§ **Task brief**:
Every line in the records below with the string "фруктовый" needs to be copied out.

(Records drawn from a dataset)

============================================================

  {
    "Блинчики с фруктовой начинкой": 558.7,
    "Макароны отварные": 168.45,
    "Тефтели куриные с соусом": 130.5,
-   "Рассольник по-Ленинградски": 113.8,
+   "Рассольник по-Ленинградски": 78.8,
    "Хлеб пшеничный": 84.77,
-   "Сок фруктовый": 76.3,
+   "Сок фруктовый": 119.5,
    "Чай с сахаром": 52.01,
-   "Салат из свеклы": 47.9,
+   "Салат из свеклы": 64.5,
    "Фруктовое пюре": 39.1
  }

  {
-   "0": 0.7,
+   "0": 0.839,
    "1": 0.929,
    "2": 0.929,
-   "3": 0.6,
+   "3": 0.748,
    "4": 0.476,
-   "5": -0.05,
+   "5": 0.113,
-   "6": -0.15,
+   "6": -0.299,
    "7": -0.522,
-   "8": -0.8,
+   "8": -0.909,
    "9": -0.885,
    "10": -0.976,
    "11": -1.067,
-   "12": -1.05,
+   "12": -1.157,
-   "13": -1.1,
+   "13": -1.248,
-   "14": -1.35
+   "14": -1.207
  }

============================================================

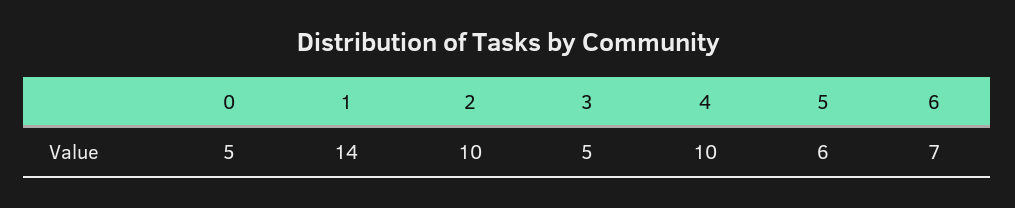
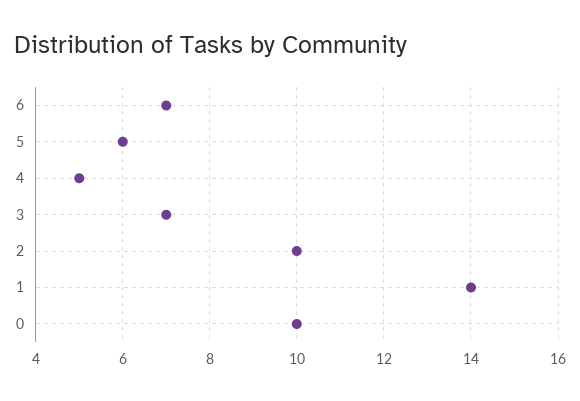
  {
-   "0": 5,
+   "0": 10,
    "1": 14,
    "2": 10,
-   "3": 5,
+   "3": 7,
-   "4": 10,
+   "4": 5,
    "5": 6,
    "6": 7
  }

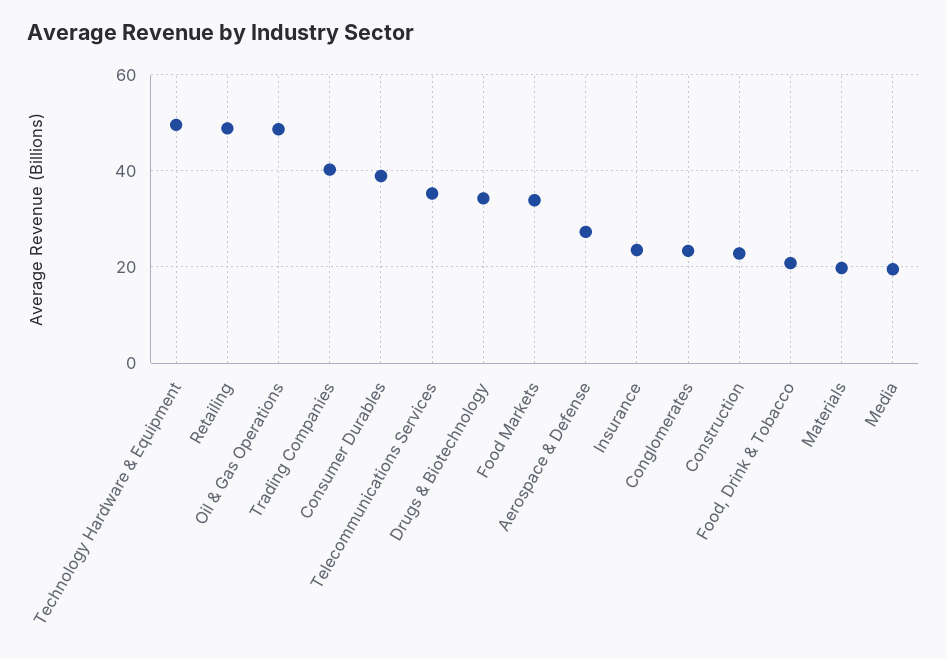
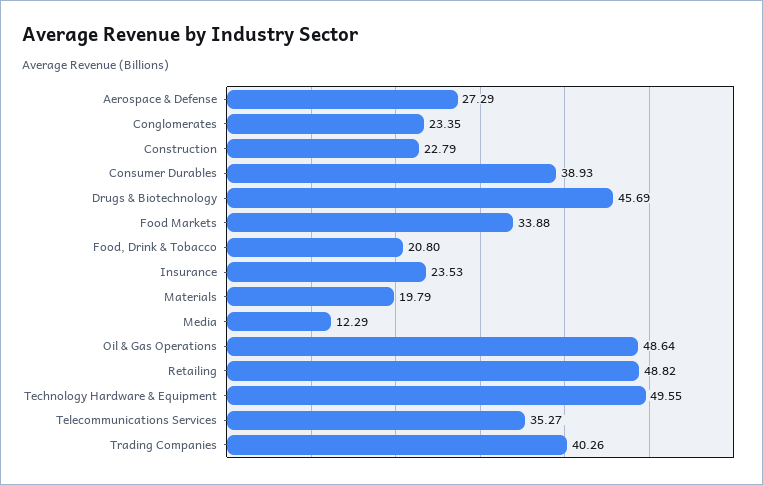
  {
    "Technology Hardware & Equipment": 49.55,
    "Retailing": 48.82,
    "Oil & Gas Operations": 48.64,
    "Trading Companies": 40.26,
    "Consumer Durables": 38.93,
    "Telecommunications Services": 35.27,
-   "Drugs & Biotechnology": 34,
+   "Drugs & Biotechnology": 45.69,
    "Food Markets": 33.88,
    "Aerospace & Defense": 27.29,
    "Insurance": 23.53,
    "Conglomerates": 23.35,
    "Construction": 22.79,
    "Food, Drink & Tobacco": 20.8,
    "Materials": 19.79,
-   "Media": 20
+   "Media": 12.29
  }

============================================================

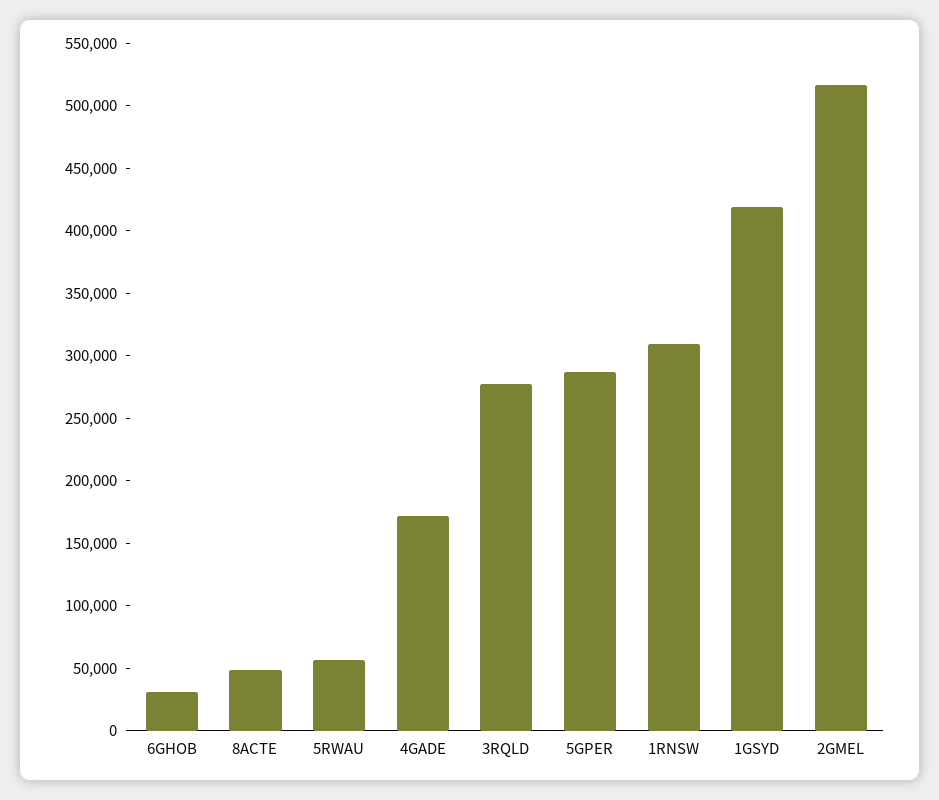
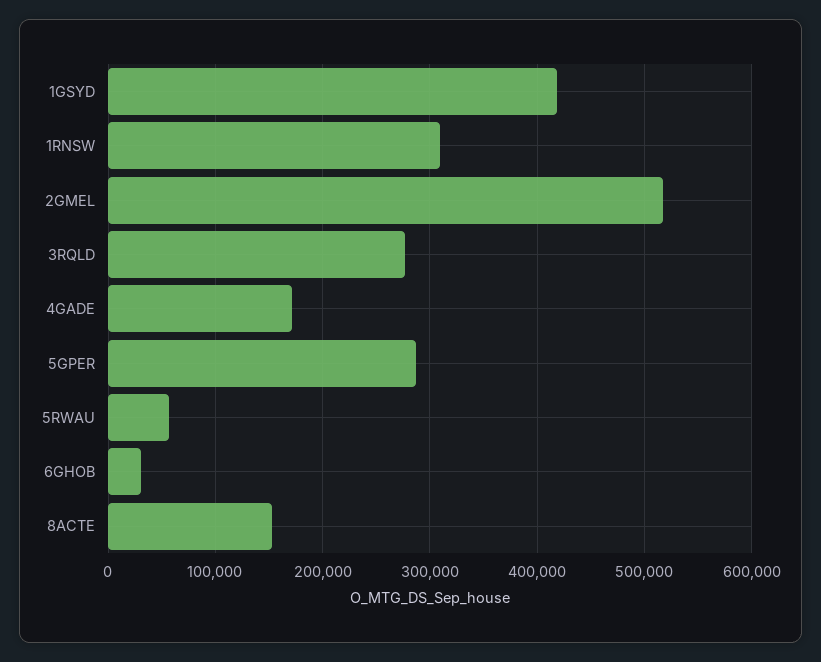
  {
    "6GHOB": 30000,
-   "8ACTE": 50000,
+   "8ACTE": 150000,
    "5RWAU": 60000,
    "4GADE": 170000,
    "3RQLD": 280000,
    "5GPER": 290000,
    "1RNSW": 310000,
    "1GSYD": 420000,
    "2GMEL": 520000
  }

============================================================

§ **Solution for this task**:
-   "Сок фруктовый": 76.3,
+   "Сок фруктовый": 119.5,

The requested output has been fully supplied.